1. Réanimation hémostatique et transfusion massive
La transfusion est l’élément central de la réanimation du blessé hémorragique. La réanimation
hémostatique repose sur la transfusion précoce de concentrés de globules rouges (CGR), de
plasma frais congelé (PFC) et de concentrés plaquettaires (CP) à un ratio proche de 1/1/1 qui
permet de diminuer les besoins transfusionnels totaux et d’améliorer la survie en traitant la
coagulopathie. Ces ratios bien que discutés sont actuellement acceptés à la phase initiale du
choc hémorragique. Plus que les ratios sur 24 heures, c’est l’absence de retard à
l’administration de plasma et de plaquettes qui semble améliorer la survie. Ces ratios ne
concernent que les patients bénéficiant d’une transfusion massive. La mise en place de
protocoles comportant des « pack transfusionnels » prédéfinis (CGR/plasma/plaquette) en cas
d’hémorragie cataclysmique améliore la survie en permettant. La transfusion de CGR jeunes
(absence de lésions de stockage) améliore le pronostic des patients.
2. Agents hémostatiques
La transfusion massive doit être associée à l’utilisation d’agents hémostatiques. Si les données
récentes plaident pour un abandon du facteur VIIa, l’étude CRASH 2 a montré l’intérêt majeur
à l’administration précoce (<3H après le traumatisme) d’acide tranexamique
(antifibrinolytique). Le plasma thérapeutique est pauvre en fibrinogène. En cas d’hémorragie
massive, l’utilisation de concentrés de fibrinogène peut s’avérer nécessaire pour maintenir un
taux au-dessus de 1,5g/dl [7]. L’apport de citrate par les CGR nécessite une administration
régulière de calcium.
3. Prévention de l’hémodilution
Les solutés de remplissage (colloïdes ou cristalloïdes) sont à l’origine d’une hémodilution
iatrogène aggravant la coagulopathie. L’excès de cristalloïdes ou colloïdes lors des chocs
hémorragiques aggrave le pronostic. Dans l’armée américaine, le DCR a réduit de 50% le
volume de cristalloïdes des blessés de guerre au profit des PSL améliorant la survie. Les
solutions balancées isotoniques diminuent l’acidose en particulier hyperchlorémique liée au
sérum physiologique et pourraient à terme devenir le soluté de référence.

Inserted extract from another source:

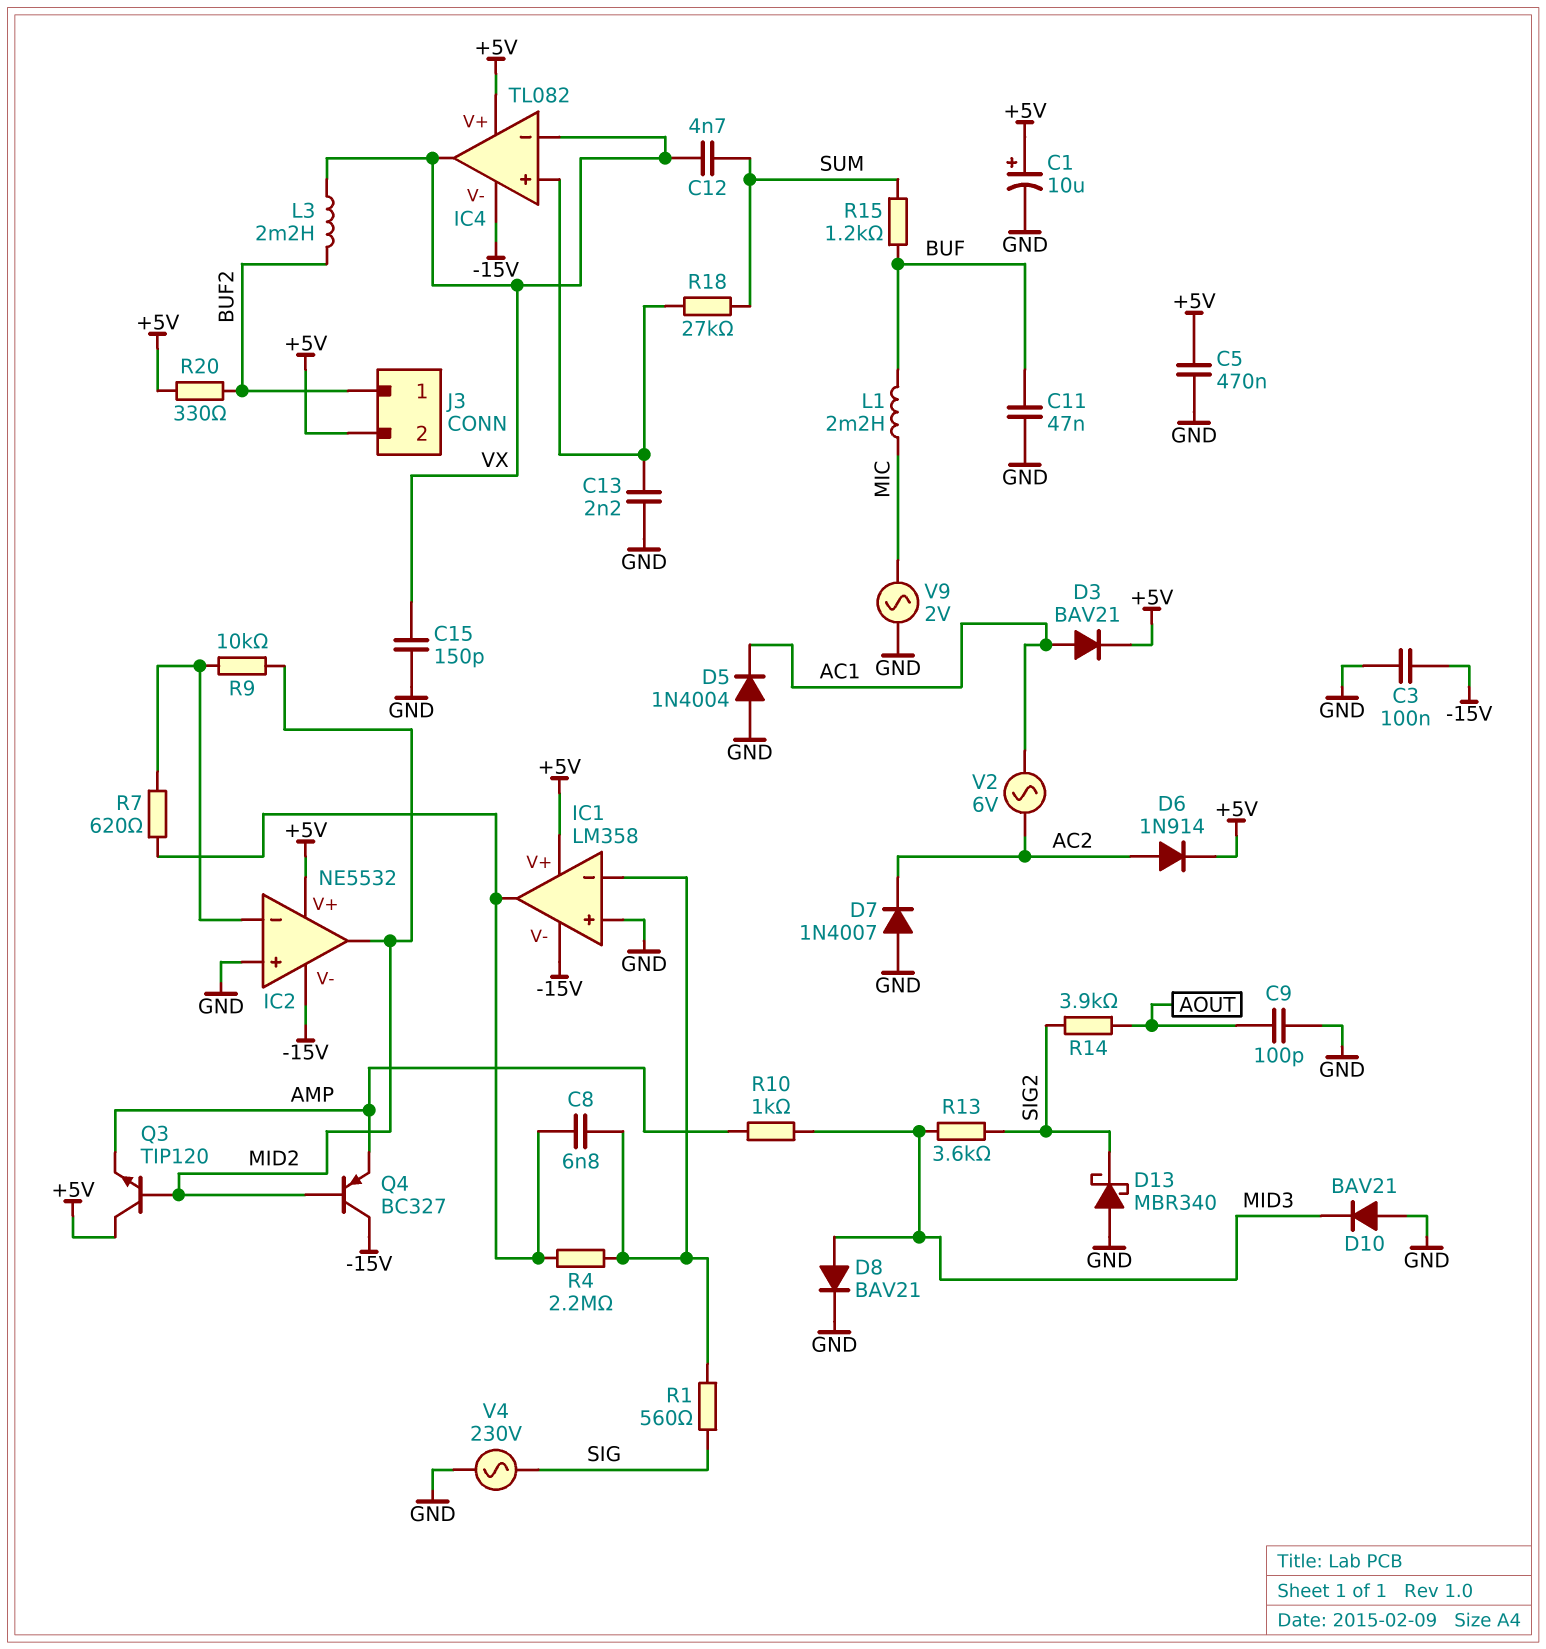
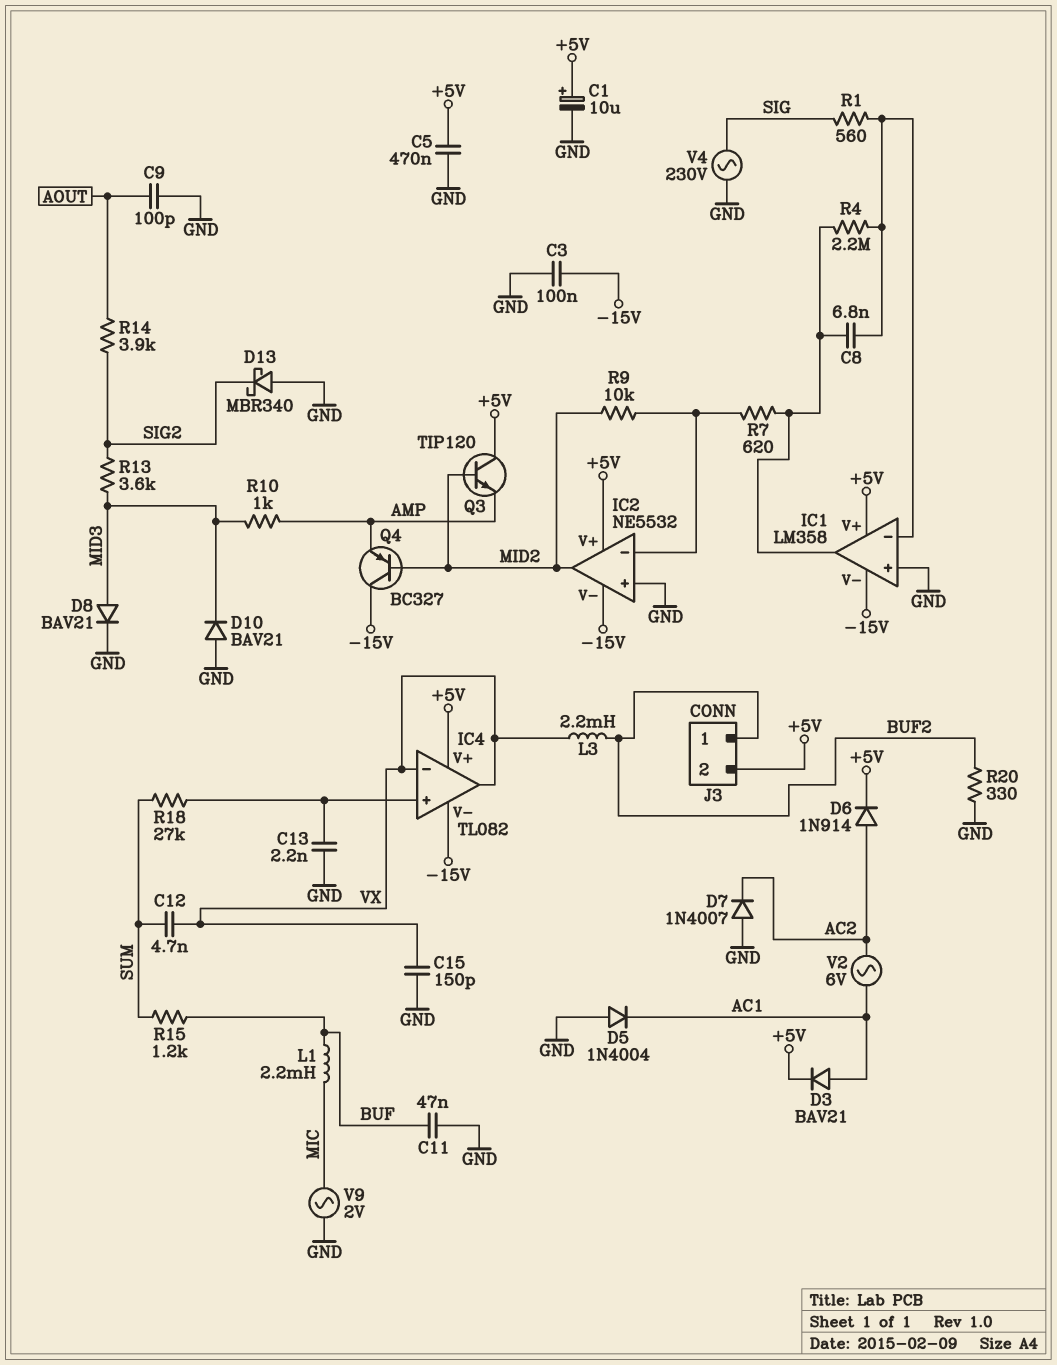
R20: 330 (+5V, BUF2) -> 330 (BUF2, GND)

Les colloïdes doivent
être abandonnés en l’absence de preuve de supériorité sur les cristalloïdes iso ou
hypertoniques [11]. On peut retenir que chez le patient hémorragique le soluté de choix est le
sang sous forme de PSL [12].
4. Hypotension permissive
En l’absence de traumatisme crânien, l’hypotension permissive avant hémostase permet de
diminuer les apports et le saignement. Les objectifs recommandés sont une pression artérielle
systolique à 80-90mmHg pour une pression artérielle moyenne à 50mmHg. Dès le contrôle du
saignement, l’objectif est d’au moins 65mmHg de pression artérielle moyenne [13].
5. Hypothermie
L’hypothermie est à la fois un marqueur de gravité du traumatisme et un axe thérapeutique
important. L’hypothermie aggrave la coagulopathie et est associée à une surmortalité. La perte
de chaleur doit être une préoccupation permanente du lieu de l’accident à la réanimation en
passant par le bloc opératoire. L’hémorragie, le choc, la perfusion de larges volumes de
solutés froids (CGR en particulier) ou l’anesthésie (curarisation) sont des facteurs majeurs de
déperdition thermique. Pour ce faire, le patient doit être couvert entre chaque examen,
l’ambiance thermique de travail adaptée et les solutés réchauffés, en particulier les CGR.